What to work on |
Search the material for the string "Solving", then return every line where it is found.

»»

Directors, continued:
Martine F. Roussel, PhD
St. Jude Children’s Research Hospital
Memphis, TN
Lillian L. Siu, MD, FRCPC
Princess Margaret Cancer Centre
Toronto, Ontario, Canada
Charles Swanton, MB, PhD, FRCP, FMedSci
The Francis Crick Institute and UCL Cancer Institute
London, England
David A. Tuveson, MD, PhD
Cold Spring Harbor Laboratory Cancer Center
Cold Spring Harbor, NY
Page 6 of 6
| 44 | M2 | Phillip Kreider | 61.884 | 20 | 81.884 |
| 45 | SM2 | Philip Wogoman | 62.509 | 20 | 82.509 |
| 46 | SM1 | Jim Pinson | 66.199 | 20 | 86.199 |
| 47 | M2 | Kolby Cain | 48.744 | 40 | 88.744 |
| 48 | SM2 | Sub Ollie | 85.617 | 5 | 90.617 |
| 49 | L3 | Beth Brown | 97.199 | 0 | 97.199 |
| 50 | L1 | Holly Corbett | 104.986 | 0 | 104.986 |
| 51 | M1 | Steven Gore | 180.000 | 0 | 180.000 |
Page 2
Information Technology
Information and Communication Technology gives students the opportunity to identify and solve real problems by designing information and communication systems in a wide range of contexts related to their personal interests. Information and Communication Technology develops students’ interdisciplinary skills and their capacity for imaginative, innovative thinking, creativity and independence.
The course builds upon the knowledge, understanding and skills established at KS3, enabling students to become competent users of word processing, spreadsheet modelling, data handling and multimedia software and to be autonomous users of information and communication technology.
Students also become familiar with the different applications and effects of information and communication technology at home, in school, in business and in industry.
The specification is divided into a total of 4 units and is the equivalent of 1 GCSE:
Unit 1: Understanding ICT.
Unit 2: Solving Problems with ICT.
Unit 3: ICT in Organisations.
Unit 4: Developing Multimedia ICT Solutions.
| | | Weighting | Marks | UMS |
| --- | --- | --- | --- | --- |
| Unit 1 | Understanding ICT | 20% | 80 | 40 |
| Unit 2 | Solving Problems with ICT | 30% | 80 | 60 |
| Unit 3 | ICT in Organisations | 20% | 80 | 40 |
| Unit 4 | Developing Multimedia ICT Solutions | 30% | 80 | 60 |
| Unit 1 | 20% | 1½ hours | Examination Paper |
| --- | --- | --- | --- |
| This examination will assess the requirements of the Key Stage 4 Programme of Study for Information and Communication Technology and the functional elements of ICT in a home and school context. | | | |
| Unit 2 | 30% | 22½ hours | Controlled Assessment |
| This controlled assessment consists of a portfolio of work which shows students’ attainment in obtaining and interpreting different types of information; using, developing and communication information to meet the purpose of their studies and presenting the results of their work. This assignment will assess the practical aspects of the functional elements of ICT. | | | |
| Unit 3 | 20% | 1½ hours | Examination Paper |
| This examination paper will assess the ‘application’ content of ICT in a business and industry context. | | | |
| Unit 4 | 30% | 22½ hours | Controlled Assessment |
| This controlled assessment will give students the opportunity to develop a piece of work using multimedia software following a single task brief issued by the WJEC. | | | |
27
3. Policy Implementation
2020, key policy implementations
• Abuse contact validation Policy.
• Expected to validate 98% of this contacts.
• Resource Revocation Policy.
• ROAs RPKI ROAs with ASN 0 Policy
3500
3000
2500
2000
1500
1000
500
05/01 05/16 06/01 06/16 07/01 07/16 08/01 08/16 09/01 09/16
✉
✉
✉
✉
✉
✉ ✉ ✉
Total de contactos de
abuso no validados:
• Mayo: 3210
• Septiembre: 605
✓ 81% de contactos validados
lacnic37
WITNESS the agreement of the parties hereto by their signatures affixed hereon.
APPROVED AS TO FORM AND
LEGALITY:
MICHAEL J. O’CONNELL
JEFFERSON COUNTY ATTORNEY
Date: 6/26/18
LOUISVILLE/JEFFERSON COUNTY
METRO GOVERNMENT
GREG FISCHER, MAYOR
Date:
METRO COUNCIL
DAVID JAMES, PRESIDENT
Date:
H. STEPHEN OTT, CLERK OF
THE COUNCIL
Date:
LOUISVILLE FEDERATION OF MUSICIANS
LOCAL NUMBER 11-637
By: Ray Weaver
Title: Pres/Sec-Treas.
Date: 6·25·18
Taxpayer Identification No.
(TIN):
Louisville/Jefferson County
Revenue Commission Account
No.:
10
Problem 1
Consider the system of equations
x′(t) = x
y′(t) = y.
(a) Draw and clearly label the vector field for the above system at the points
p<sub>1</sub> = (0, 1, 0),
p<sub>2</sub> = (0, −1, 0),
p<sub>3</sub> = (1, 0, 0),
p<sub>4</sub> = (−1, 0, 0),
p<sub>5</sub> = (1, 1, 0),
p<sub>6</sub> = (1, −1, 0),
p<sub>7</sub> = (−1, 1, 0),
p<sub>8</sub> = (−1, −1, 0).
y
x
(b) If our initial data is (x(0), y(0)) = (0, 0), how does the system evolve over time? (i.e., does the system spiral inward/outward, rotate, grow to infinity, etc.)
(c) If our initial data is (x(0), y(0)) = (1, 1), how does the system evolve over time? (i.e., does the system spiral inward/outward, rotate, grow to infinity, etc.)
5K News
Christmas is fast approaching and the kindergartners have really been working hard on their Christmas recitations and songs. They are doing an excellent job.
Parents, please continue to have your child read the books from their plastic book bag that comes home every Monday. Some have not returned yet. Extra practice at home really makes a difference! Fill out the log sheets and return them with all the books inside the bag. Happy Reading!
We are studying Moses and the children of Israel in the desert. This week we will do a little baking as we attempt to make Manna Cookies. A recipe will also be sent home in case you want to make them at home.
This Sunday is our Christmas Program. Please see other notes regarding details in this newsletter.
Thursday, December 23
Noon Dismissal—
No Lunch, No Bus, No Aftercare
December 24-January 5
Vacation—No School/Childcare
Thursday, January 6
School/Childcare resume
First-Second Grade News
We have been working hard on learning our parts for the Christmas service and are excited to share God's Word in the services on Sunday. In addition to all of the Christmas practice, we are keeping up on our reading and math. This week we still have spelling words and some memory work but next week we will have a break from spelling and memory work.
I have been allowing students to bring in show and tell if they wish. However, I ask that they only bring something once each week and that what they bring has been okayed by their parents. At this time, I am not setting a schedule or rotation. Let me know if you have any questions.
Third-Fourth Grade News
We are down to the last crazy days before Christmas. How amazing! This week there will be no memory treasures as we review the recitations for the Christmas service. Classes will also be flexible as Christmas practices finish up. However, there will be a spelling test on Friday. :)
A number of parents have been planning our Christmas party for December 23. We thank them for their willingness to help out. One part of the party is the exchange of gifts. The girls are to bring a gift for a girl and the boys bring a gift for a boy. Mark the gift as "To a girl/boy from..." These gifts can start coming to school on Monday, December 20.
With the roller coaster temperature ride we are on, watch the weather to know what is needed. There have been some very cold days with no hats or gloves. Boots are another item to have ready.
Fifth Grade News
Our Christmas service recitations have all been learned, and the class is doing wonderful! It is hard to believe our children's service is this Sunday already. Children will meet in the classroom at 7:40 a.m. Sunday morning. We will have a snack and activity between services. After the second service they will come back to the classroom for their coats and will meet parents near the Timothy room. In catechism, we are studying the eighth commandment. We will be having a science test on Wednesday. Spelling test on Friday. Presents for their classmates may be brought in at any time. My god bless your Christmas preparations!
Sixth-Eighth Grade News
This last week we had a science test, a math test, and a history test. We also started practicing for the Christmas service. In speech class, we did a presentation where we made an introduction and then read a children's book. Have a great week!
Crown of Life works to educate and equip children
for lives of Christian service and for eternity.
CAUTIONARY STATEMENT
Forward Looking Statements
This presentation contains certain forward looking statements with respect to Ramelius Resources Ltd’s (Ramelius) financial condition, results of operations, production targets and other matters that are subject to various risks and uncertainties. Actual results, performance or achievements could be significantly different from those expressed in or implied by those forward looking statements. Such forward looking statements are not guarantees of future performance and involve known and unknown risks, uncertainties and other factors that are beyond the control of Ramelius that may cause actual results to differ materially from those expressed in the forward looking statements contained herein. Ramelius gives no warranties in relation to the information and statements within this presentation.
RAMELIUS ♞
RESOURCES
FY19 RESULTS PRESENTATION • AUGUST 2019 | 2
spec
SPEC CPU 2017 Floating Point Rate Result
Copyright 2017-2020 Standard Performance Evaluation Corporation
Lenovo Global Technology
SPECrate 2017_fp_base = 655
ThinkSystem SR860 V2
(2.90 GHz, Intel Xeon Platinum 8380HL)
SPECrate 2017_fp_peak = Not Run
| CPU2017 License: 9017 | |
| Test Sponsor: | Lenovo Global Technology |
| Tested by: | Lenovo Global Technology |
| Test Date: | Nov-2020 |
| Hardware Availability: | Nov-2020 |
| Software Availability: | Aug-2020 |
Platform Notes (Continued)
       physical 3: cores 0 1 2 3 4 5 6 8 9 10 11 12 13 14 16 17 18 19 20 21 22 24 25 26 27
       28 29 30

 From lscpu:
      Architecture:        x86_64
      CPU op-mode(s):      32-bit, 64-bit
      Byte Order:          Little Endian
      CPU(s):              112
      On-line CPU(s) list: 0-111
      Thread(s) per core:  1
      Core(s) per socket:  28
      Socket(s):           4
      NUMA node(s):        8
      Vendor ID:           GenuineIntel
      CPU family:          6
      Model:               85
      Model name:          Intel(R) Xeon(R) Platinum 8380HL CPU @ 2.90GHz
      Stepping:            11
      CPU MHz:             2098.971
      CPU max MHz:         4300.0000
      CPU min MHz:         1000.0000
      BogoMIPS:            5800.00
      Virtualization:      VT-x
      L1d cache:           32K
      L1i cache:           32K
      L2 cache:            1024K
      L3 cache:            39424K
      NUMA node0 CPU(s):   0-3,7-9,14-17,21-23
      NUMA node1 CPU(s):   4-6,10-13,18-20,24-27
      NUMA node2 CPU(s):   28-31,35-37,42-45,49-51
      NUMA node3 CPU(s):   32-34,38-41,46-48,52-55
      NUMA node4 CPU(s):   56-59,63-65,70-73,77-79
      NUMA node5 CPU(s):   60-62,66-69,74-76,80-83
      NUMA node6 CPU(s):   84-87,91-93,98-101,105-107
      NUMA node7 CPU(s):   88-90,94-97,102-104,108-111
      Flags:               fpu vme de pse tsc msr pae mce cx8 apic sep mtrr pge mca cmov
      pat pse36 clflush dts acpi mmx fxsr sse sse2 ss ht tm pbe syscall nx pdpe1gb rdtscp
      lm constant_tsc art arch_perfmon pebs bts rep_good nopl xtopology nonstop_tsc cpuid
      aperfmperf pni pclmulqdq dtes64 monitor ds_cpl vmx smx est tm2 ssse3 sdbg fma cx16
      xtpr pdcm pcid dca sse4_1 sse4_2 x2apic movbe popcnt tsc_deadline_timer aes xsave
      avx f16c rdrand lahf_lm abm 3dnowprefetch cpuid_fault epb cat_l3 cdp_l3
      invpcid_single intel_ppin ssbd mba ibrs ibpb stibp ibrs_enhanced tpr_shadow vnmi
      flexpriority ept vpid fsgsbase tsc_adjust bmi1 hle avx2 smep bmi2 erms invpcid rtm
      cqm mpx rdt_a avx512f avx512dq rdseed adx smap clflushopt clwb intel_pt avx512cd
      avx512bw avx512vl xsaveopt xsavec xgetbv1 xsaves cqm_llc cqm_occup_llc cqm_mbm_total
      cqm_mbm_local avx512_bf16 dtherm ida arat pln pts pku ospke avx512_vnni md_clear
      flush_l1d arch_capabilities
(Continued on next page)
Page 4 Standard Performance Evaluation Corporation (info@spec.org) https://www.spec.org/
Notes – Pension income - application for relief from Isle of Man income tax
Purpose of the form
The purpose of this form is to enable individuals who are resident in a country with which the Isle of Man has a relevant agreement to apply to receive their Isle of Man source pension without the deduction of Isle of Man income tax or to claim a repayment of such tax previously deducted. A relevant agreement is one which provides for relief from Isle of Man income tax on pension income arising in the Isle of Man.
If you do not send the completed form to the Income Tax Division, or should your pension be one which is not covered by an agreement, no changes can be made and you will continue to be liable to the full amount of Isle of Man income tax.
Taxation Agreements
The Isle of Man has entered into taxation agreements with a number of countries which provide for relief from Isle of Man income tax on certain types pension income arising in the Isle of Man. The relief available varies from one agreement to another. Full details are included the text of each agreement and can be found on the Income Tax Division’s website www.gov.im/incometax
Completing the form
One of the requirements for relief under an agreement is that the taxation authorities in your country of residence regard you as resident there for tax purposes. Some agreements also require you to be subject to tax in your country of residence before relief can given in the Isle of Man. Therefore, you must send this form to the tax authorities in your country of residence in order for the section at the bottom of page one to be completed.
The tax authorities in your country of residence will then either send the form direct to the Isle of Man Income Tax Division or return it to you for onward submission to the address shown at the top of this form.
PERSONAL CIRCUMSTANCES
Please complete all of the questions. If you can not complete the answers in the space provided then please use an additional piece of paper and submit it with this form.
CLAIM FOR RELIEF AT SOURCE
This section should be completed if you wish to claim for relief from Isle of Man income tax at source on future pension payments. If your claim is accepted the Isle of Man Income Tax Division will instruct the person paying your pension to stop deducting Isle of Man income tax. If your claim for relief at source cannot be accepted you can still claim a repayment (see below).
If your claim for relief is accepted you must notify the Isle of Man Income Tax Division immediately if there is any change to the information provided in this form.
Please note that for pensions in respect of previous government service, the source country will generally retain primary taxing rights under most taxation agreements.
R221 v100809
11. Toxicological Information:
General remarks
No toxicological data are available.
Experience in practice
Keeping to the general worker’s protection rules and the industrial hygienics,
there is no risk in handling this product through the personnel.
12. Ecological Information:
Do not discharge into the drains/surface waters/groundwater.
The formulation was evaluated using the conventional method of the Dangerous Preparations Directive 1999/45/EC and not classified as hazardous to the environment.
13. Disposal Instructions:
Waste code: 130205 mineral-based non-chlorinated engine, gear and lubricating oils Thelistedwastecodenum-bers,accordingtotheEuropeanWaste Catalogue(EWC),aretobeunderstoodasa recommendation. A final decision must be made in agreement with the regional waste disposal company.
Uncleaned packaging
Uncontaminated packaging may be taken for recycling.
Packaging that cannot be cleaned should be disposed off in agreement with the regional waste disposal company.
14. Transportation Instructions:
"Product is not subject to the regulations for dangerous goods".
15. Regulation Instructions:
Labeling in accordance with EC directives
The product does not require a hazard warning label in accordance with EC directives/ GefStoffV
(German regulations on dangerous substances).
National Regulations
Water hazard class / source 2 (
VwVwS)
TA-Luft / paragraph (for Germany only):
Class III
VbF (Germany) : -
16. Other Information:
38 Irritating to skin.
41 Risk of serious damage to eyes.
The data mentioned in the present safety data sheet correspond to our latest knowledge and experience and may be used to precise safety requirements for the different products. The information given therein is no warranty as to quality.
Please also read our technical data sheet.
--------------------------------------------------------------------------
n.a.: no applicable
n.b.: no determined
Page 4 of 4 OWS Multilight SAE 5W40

««

Result of this exercise |
Unit 2: Solving Problems with ICT.
| Unit 2 | Solving Problems with ICT | 30% | 80 | 60 |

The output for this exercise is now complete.